Was die Natur erzählt

Gedanke zum Thema Gedanken

von  millefiori

Jetzt packe ich die Gelegenheit beim Schopf, denn wenn ich jetzt zuerst putze und aufräume, ist die Sonne wieder verschwunden, ehe ich Zeit hatte einen Spaziergang zu machen. Ich lasse alles liegen und stehen und mummel mich in meine Winterjacke. Mein roter Lieblingsschal darf nicht fehlen - und ab, hinaus an die frische Luft! Ich gehe zum Gartentor hinaus und atme tief die klare, frische Luft ein und aus.
Herrlich!
Für manche Menschen ist es Luxus, kostbaren Schmuck, teure Autos zu besitzen. Für mich ist es Luxus, aus dem Haus gehen und nach ein paar hundert Metern schon am Bach entlang laufen zu können, um die Natur zu genießen. Jetzt fällt mir erst auf, wie lange ich hier schon nicht mehr gelaufen bin.
Ein paar Bäume mussten der Renaturierung unseres Baches weichen. Dafür haben hier sowohl Reiher als auch ein Biber ein neues Zuhause gefunden. Letzterer ist leider nicht bei jedermann beliebt. Viele wollen ihn lieber heute als morgen wieder los sein, zerstört er doch die gewohnte Umgebung. Er fällt die Bäume am Bach und verursacht Überschwemmungen auf den Feldern der Bauern. Doch viele vergessen, dass der Biber auch zur Renaturierung beiträgt. Aber die Bauern und Förster wollen ihm kein Asyl gewähren, wissen nicht, was sie mit ihm anfangen sollen, wie sie ihn integrieren sollen in ihr System. Ich muss ein bisschen schmunzeln, der Biber als Migrant.
Wie gut die frische Luft tut!
Der Weg geht immer am Bach entlang. Es ist beruhigend ins Wasser zu schauen und zu beobachten, wie sich die Wasserpflanzen hin- und herwiegen. Dort schwimmt eine Ente, ein Erpel ist es. Man erkennt ihn an den bläulich schimmernden Flügeln. Er lässt sich von mir nicht stören bei der Futtersuche. Komisch, er kommt und geht, wann er will, aber an ihm stört sich keiner, ihm wirft man sogar noch Futter zu. Naja, er macht halt optisch mehr her.

» **ANFORDERUNG 1**
Woran erkennt man laut der Quelle den Erpel auf dem Bach?
» **ANFORDERUNG 2**
Gib bitte den Abschnitt der Quelle zwischen „Ein paar Bäume“ und „frische Luft tut!“ wörtlich wieder, beide Stellen eingeschlossen.

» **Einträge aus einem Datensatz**
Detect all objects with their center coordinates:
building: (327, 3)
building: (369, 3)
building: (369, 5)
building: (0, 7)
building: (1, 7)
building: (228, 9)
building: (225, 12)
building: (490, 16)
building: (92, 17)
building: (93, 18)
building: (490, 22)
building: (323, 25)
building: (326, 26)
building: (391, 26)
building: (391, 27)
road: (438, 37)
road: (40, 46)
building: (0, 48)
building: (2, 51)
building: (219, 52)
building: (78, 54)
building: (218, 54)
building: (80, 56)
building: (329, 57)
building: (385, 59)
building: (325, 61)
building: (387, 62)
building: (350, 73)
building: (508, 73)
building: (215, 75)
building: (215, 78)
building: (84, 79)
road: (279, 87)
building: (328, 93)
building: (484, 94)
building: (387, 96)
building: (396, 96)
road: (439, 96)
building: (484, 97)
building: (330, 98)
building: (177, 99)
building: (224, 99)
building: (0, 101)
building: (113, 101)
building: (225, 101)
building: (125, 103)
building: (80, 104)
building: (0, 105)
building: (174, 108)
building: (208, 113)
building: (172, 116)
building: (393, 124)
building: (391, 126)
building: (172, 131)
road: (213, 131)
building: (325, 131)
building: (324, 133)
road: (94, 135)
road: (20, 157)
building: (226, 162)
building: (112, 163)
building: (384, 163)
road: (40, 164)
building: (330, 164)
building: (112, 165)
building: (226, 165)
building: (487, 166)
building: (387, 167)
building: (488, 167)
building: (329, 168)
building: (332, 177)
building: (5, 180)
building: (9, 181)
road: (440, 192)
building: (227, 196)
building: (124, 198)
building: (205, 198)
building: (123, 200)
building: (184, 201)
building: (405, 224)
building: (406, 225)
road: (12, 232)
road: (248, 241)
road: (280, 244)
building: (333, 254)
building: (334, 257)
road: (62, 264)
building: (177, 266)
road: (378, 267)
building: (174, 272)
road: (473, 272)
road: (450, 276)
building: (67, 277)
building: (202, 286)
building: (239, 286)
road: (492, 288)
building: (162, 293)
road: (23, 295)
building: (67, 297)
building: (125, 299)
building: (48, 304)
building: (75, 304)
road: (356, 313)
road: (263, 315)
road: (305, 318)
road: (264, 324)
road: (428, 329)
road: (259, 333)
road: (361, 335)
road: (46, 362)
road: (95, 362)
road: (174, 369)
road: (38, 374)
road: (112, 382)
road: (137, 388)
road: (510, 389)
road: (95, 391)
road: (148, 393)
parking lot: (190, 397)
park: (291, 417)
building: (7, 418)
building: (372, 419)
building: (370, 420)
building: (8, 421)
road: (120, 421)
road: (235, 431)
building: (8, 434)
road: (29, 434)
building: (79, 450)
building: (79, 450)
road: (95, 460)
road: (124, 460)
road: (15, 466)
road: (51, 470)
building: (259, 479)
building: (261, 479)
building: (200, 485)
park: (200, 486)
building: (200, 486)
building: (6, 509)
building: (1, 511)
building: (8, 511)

» **SCHRIFTLICHE ANTWORT 1**
An den bläulich schimmernden Flügeln.

» **SCHRIFTLICHE ANTWORT 2**
Ein paar Bäume mussten der Renaturierung unseres Baches weichen. Dafür haben hier sowohl Reiher als auch ein Biber ein neues Zuhause gefunden. Letzterer ist leider nicht bei jedermann beliebt. Viele wollen ihn lieber heute als morgen wieder los sein, zerstört er doch die gewohnte Umgebung. Er fällt die Bäume am Bach und verursacht Überschwemmungen auf den Feldern der Bauern. Doch viele vergessen, dass der Biber auch zur Renaturierung beiträgt. Aber die Bauern und Förster wollen ihm kein Asyl gewähren, wissen nicht, was sie mit ihm anfangen sollen, wie sie ihn integrieren sollen in ihr System. Ich muss ein bisschen schmunzeln, der Biber als Migrant.
Wie gut die frische Luft tut!